Let us train the new model configurations and display the results.

models <- train(models)
models$model_fits %>% caret::resamples(.) %>% bwplot(.)

Applying a data preprocessing pipeline with a PCA transformation capturing 95 pct. of the total variance of the set of predictors actually returns the highest resampled median value of AUC.

You can look up, how many principal components that were used in the different model configurations in order to account for the desired amount of total variance of the predictors.
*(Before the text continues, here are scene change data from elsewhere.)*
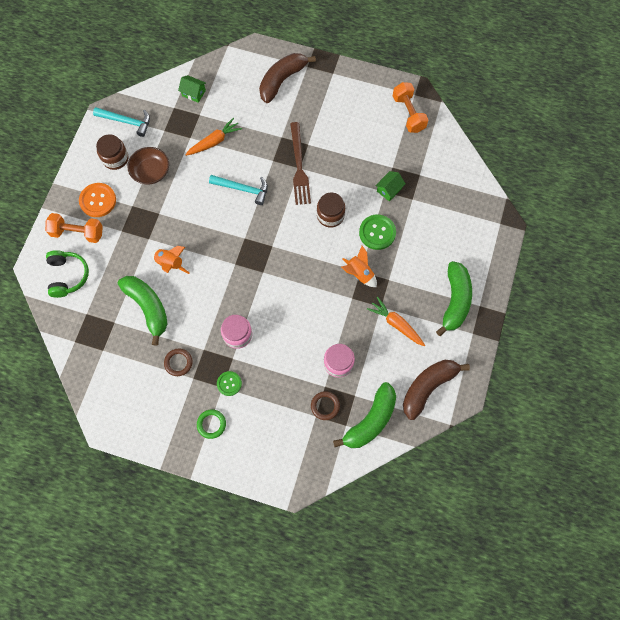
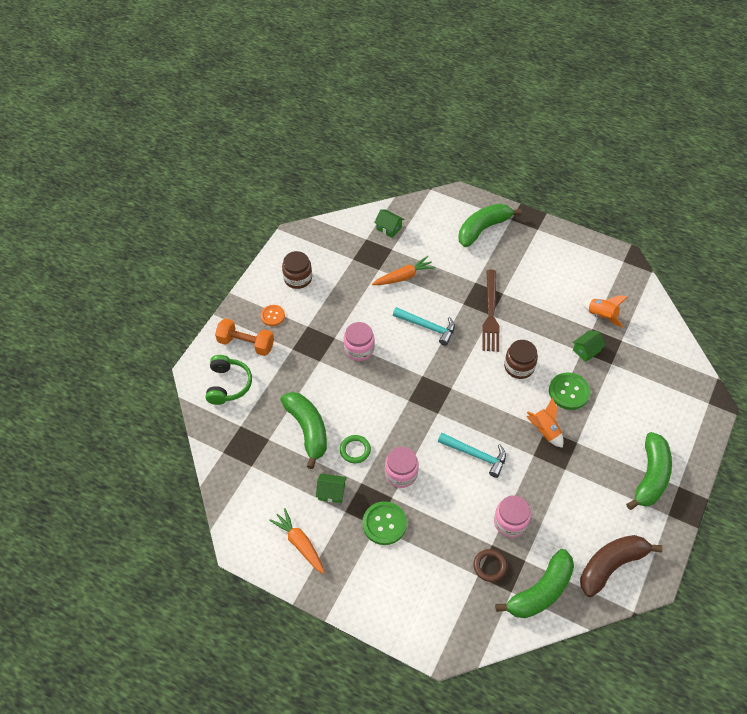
camera: 10 degrees right, 15 degrees down
orange button [79,183,116,217] -> orange button [261,305,285,326], size x0.63
turquoise hammer [93,107,150,137] -> turquoise hammer moved to [438,433,506,478]
brown bowl [127,147,169,184] -> none
orange rocket [151,246,190,274] -> orange rocket moved to [583,295,628,328]
brown ring [164,348,193,376] -> green house [316,473,347,503]
green ring [197,409,226,439] -> green ring moved to [340,435,371,463]
green button [217,371,242,396] -> green button [362,501,407,545], size x1.59
brown banana [259,53,316,103] -> green banana [458,204,522,247]
orange carrot [367,297,425,346] -> orange carrot moved to [269,508,325,574]
orange dumbbell [393,82,428,133] -> none
none -> pink jar [344,322,375,361]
models$model_fits[c("pca_.75", "pca_.85", "pca_.95")] %>%
  map(pluck(c("recipe", "term_info", "role"))) %>%
  map_int(~ sum(.x == "predictor"))
#> pca_.75 pca_.85 pca_.95 
#>      22      34      58

To summarize, adding a PCA transformation or a correlation filter to the data preprocessing pipeline seem like good ways of dealing with the “collinearity clusters” in the data set.

Conclusions

  • Experimenting with the data preprocessing pipeline can be seen as part of the model tuning process. Parameters of the data preprocessing pipeline can be thought of as tuning parameters.
  • These kinds of experiments can be organized and conducted easily using R packages recipes and caret in combination with modelgrid.

What’s next?

I have been thinking about how to extend the functionality of modelgrid further in order to:

  • Parametrize experiments with the parameters of the data preprocessing pipeline. But actually I was under the impression, that others are working on developing similar functionality for tuning parameters of the data preprocessing pipeline. Am I wrong here?
  • Support parsnip.
  • To expose models and model configurations from a model grid in a more ‘tidy’ way.

Best, smaakagen